What is being asked ::
Could you copy exactly the lines from the one containing "middle tip: (180, 76)" through the last line of the records, leaving out every picture?

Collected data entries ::
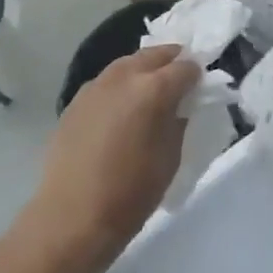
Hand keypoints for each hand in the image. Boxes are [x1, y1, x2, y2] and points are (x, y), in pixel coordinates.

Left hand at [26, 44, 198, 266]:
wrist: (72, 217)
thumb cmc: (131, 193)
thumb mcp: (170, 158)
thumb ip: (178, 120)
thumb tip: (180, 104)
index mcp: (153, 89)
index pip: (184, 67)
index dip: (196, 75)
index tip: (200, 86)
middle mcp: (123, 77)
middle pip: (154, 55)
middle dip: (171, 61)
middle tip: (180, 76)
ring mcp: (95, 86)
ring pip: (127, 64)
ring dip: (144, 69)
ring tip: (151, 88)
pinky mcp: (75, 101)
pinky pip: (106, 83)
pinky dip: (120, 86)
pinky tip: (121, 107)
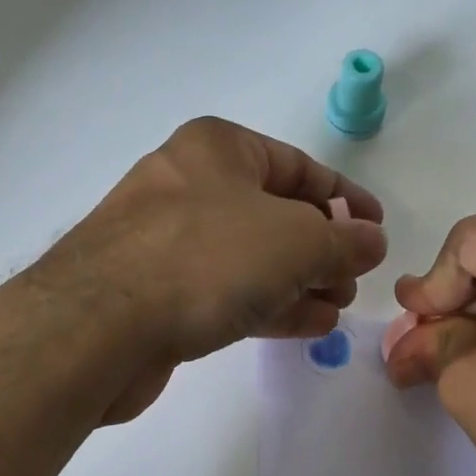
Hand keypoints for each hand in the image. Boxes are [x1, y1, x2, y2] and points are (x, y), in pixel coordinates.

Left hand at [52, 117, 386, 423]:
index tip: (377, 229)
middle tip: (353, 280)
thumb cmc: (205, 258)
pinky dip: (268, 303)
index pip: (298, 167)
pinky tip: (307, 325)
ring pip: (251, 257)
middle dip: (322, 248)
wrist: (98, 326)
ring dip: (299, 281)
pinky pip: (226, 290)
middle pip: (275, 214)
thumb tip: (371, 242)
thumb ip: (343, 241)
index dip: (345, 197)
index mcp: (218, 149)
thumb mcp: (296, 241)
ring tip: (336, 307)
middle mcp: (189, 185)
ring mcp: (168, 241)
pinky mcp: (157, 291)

Solution to the problem ::
middle tip: (180, 76)
ring mcp: (95, 86)
ring pip: (127, 64)
ring dip: (144, 69)
ring tip: (151, 88)
pinky mcp: (75, 101)
pinky pip: (106, 83)
pinky dip: (120, 86)
pinky tip: (121, 107)
Hand keypoints for each hand in the image. Boxes are [x1, y1, x2, y2] and points are (x, y), in pixel coordinates.

Left hand at [52, 117, 386, 423]:
index tip: (377, 229)
middle tip: (353, 280)
thumb cmc: (205, 258)
pinky dip: (268, 303)
index pip: (298, 167)
pinky tip: (307, 325)
ring pip: (251, 257)
middle dip: (322, 248)
wrist: (98, 326)
ring dip: (299, 281)
pinky pip: (226, 290)
middle pip: (275, 214)
thumb tip: (371, 242)
thumb ip: (343, 241)
index dip: (345, 197)
index mcp: (218, 149)
thumb mcp: (296, 241)
ring tip: (336, 307)
middle mcp: (189, 185)
ring mcp: (168, 241)
pinky mcp: (157, 291)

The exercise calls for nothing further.